(Records excerpted from a collection)
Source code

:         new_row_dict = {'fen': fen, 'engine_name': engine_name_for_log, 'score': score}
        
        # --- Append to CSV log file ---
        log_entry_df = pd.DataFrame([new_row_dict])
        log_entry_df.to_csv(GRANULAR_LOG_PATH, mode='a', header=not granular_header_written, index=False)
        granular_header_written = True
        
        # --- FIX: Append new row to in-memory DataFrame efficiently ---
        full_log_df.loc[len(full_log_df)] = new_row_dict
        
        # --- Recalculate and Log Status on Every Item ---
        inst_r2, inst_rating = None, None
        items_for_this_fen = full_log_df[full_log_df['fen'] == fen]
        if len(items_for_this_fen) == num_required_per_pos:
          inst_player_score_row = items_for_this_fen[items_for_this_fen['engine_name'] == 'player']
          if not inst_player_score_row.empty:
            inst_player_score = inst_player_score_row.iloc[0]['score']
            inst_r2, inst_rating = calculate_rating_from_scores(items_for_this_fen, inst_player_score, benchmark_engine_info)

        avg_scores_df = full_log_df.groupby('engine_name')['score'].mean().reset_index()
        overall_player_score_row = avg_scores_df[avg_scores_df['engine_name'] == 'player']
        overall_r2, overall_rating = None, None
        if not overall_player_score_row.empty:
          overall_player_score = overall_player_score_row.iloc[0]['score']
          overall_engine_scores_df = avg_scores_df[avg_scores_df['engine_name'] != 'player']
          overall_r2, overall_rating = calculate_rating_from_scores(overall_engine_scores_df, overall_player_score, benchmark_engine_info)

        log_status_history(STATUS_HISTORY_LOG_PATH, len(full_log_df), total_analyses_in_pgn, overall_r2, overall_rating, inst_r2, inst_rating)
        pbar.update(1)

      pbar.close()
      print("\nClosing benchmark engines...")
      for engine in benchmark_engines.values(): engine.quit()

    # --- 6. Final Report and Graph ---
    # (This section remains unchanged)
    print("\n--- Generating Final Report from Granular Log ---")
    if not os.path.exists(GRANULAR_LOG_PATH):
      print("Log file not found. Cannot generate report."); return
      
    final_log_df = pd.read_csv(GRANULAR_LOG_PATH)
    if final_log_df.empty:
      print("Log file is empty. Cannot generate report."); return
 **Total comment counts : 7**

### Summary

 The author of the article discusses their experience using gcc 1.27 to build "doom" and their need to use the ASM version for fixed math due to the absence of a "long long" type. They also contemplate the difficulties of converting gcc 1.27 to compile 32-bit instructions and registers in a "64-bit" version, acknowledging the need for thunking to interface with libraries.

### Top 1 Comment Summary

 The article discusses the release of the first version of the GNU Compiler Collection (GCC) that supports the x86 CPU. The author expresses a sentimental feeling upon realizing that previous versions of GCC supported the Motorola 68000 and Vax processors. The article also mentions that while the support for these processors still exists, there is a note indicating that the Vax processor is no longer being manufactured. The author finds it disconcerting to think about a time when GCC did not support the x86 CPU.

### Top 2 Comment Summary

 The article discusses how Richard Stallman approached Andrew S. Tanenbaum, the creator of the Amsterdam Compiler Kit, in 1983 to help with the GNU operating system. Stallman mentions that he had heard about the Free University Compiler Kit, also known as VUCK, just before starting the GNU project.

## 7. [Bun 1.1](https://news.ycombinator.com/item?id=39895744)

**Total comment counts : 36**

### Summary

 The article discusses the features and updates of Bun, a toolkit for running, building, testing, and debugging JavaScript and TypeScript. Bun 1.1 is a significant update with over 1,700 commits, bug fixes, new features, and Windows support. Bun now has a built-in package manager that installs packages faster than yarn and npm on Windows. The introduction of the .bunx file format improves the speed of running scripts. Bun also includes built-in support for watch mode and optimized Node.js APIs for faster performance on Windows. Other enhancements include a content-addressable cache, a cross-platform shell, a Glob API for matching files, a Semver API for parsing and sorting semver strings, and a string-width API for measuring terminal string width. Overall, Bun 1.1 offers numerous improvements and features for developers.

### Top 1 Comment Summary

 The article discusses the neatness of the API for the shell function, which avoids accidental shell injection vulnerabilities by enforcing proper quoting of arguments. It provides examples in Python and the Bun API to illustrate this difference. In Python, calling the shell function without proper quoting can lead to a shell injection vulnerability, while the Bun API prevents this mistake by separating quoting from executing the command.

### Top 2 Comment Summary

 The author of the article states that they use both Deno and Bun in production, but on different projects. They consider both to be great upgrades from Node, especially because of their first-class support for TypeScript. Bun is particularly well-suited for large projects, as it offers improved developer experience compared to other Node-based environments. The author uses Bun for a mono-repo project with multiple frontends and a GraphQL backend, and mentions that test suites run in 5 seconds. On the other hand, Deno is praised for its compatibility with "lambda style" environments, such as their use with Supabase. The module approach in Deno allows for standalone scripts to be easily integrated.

§ **Required action**
Please copy the lines in the records above between the one holding "overall_r2, overall_rating = None, None" and the one holding "# (This section remains unchanged)", inclusive, exactly and with no other line.

§ **Answer to this problem**
        overall_r2, overall_rating = None, None
        if not overall_player_score_row.empty:
          overall_player_score = overall_player_score_row.iloc[0]['score']
          overall_engine_scores_df = avg_scores_df[avg_scores_df['engine_name'] != 'player']
          overall_r2, overall_rating = calculate_rating_from_scores(overall_engine_scores_df, overall_player_score, benchmark_engine_info)

        log_status_history(STATUS_HISTORY_LOG_PATH, len(full_log_df), total_analyses_in_pgn, overall_r2, overall_rating, inst_r2, inst_rating)
        pbar.update(1)

      pbar.close()
      print("\nClosing benchmark engines...")
      for engine in benchmark_engines.values(): engine.quit()

    # --- 6. Final Report and Graph ---
    # (This section remains unchanged)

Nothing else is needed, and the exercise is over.